Keeping a light approach was integral. On his first day at Tech, he rode a motorcycle and wore his hair in a perm. He was known for doing somersaults as he led his teams on the field.
“I used to tell reporters after games, ‘Look boys, the four most important things are to have a fast back, a big line during football games and after 6 (p.m.), a beautiful woman and a cold beer,’” Rodgers said in a 2015 interview. “Well, it’s after 6, so I am going to get a cold beer.’’
Rodgers’ insouciant manner likely didn’t help him with buttoned-down alumni at Tech, and he was fired after a 4-6-1 season in 1979. But among the players he recruited in his final year was a running back from Ontario named Todd Stansbury, now Tech’s athletic director. Stansbury said in a statement that he was “devastated” to learn of Rodgers’ death.

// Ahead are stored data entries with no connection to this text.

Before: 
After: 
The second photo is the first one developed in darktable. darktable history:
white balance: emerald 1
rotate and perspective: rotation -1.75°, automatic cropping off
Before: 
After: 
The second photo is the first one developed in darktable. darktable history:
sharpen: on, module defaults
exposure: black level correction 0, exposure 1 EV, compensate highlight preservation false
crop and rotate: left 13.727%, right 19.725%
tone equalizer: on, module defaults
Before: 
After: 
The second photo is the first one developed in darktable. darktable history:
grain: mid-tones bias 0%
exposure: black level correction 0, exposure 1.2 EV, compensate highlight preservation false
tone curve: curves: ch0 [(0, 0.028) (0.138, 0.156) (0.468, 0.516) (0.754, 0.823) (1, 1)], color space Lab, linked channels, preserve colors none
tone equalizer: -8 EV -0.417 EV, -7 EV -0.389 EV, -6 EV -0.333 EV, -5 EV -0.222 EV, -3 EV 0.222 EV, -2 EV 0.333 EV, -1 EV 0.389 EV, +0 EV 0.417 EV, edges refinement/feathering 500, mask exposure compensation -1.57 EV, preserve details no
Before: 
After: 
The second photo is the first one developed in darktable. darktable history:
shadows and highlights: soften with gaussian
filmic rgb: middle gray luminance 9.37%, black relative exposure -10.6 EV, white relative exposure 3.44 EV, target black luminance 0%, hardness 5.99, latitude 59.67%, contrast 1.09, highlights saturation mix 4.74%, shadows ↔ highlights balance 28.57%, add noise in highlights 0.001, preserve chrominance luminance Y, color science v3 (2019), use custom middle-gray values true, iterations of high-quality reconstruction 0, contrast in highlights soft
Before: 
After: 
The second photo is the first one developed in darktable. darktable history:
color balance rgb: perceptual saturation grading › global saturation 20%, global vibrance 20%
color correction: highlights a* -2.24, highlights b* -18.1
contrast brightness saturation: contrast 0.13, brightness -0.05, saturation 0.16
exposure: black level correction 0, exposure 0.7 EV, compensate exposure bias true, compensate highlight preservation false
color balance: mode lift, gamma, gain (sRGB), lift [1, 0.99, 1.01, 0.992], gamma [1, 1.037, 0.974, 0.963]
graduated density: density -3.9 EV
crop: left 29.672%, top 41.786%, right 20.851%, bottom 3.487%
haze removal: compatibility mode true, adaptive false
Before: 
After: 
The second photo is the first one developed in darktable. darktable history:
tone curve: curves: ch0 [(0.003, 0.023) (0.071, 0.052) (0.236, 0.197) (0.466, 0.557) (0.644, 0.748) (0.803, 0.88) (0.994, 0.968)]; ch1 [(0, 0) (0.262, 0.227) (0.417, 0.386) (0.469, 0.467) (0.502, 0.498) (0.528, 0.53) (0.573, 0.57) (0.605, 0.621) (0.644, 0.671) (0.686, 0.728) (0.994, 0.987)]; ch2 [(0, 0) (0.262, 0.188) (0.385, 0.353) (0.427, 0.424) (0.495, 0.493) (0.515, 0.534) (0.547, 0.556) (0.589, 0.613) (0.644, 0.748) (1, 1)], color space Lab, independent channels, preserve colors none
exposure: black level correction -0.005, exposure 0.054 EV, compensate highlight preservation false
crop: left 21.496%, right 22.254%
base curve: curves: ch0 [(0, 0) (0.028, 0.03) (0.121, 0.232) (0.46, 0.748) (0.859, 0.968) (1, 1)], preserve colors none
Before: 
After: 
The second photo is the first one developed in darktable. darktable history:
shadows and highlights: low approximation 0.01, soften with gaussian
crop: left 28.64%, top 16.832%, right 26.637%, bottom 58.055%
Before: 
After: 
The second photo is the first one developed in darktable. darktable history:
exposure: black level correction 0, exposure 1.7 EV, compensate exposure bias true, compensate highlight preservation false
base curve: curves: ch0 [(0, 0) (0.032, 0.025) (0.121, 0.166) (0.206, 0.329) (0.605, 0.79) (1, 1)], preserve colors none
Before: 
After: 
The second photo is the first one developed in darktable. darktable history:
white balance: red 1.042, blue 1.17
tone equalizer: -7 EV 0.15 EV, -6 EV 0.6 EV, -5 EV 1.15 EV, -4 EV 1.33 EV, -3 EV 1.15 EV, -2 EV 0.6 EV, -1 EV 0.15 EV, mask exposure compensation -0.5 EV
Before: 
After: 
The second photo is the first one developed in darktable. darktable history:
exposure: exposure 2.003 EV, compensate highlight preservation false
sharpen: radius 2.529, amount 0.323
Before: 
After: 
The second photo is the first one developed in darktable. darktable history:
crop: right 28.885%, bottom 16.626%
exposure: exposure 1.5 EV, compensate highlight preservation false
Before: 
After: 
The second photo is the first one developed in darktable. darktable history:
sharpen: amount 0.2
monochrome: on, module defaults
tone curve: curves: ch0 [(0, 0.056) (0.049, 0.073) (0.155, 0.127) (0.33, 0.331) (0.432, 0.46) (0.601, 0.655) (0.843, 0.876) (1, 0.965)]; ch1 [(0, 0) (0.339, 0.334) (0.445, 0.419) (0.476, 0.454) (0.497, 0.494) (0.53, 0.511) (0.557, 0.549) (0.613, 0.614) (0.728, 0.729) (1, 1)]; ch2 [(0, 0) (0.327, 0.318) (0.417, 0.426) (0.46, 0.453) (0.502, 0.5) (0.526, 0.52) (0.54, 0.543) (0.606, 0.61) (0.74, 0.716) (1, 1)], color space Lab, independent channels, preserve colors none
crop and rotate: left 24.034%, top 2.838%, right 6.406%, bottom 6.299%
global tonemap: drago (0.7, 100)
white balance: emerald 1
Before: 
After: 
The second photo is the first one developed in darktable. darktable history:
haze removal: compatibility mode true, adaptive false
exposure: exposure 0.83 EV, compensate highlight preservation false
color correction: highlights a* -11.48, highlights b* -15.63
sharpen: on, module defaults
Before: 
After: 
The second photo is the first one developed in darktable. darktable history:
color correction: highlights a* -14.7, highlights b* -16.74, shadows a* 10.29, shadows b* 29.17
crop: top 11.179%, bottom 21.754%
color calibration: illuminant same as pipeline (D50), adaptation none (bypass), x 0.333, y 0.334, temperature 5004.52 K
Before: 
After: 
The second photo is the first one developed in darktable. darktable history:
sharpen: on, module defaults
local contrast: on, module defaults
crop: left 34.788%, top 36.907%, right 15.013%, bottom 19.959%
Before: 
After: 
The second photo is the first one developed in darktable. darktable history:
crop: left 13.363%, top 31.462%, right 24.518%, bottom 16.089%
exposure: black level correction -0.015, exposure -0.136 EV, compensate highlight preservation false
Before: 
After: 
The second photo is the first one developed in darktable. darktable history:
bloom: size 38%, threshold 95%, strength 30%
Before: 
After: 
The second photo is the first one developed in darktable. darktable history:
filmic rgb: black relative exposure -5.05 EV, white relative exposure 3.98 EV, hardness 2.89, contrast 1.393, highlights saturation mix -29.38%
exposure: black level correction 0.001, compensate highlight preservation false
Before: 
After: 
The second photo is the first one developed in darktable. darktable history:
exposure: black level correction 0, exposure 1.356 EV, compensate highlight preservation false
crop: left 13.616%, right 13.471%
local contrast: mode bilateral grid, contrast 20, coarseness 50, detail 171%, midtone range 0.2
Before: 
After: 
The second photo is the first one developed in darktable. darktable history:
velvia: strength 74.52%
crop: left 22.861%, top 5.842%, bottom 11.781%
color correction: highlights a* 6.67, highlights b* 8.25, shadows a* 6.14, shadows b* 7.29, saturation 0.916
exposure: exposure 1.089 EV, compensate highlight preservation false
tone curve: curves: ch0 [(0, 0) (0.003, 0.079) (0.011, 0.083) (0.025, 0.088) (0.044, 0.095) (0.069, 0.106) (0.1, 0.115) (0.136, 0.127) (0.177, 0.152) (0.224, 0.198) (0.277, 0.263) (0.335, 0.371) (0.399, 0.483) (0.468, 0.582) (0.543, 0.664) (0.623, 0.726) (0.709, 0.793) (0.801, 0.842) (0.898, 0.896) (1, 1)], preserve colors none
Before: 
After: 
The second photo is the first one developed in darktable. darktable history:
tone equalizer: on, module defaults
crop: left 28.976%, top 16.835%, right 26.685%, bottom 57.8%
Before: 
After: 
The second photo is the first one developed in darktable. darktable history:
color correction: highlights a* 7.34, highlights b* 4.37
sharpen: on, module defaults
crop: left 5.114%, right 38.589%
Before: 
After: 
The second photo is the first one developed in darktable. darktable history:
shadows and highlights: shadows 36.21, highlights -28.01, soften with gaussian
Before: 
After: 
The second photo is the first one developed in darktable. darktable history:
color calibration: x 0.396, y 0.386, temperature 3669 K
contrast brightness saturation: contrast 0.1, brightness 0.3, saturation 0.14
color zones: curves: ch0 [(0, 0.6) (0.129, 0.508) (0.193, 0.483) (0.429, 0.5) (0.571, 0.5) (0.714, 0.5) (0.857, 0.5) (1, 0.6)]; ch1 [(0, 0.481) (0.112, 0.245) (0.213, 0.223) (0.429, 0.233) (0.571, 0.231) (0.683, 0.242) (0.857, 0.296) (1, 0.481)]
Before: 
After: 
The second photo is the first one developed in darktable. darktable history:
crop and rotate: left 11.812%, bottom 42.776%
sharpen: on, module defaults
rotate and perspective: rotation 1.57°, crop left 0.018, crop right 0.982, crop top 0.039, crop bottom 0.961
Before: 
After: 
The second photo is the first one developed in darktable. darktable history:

“On a personal note, he was the coach that recruited me to Georgia Tech, and I am eternally grateful to him for bringing me here,” Stansbury said in the statement. “If it weren’t for Pepper, I would have never had the opportunity to live out my dreams as a Tech student, football player, alumnus and, now, athletics director. He has also been a mentor and friend throughout my professional career and I will miss him greatly.”
After Tech, Rodgers wrote a novel (“Fourth and Long Gone,” about the shenanigans of two college football coaches recruiting the same star running back), coached in the USFL, tried to bring an NFL team to Memphis and served in the front office of the Washington Redskins. He retired in 2004 and remained in Reston. He is survived by his wife and four children from his first marriage, sons Rick, Kyle and Kelly Rodgers and daughter Terri Cannon.